Go through the listing beneath and show each line containing the string "wrist".

Top of Task material

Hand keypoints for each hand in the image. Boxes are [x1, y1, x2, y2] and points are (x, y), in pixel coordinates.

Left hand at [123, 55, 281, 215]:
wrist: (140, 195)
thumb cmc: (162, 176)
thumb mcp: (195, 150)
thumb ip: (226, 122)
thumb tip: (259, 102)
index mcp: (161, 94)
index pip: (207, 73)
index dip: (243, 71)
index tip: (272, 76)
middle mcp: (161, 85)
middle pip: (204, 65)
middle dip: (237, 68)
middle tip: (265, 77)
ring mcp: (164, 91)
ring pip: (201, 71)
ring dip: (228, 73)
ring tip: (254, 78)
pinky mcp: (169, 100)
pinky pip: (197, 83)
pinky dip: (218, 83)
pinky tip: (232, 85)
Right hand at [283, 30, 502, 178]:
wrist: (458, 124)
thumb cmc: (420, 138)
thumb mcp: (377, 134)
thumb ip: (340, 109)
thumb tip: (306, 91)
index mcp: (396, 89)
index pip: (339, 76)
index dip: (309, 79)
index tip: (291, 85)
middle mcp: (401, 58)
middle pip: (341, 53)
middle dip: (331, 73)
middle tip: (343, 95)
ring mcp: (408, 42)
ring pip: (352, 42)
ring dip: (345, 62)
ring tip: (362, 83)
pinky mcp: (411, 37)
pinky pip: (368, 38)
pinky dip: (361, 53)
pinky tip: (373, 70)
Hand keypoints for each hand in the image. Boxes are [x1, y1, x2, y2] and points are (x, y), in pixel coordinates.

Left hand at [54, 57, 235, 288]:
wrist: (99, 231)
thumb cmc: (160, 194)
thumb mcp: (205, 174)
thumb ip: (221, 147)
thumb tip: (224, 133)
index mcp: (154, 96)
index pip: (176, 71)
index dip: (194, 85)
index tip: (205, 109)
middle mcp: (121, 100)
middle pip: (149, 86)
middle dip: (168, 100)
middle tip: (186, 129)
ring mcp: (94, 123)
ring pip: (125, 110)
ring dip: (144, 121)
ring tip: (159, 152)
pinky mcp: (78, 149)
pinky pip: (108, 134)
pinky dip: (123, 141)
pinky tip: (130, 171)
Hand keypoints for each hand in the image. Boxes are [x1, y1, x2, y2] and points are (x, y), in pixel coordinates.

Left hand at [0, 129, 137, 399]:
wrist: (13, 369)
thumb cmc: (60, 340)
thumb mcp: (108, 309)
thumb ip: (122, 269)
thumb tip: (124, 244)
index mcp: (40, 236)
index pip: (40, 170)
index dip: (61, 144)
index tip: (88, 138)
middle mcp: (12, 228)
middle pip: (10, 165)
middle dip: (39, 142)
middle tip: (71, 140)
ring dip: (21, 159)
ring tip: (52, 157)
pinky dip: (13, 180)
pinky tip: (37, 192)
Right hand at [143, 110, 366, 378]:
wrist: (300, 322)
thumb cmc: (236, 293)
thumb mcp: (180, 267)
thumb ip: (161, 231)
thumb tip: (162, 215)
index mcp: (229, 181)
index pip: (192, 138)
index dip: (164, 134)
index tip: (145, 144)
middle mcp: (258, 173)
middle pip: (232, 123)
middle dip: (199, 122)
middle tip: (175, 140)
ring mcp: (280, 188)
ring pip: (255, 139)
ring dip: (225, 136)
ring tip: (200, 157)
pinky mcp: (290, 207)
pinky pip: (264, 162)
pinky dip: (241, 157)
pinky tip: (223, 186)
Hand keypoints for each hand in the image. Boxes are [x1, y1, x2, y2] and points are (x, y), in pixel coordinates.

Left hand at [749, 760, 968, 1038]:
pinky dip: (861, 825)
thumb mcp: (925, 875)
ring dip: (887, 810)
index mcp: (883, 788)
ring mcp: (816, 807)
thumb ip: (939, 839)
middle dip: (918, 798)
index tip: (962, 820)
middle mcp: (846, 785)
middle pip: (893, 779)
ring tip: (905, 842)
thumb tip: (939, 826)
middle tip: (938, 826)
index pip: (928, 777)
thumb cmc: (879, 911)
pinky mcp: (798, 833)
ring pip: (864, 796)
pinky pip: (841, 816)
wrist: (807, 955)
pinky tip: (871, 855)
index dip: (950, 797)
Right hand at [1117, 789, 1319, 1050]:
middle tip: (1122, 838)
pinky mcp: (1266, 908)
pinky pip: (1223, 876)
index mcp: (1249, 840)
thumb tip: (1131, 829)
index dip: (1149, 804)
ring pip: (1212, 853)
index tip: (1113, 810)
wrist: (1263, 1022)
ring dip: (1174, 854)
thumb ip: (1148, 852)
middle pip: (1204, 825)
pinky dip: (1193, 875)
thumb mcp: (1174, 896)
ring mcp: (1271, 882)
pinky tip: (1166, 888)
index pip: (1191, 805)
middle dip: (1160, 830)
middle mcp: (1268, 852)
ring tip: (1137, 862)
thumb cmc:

Bottom of Task material

Answer to this exercise
wrist: (140, 195)
wrist: (458, 124)
wrist: (99, 231)
wrist: (13, 369)
wrist: (300, 322)
wrist: (807, 955)
wrist: (1263, 1022)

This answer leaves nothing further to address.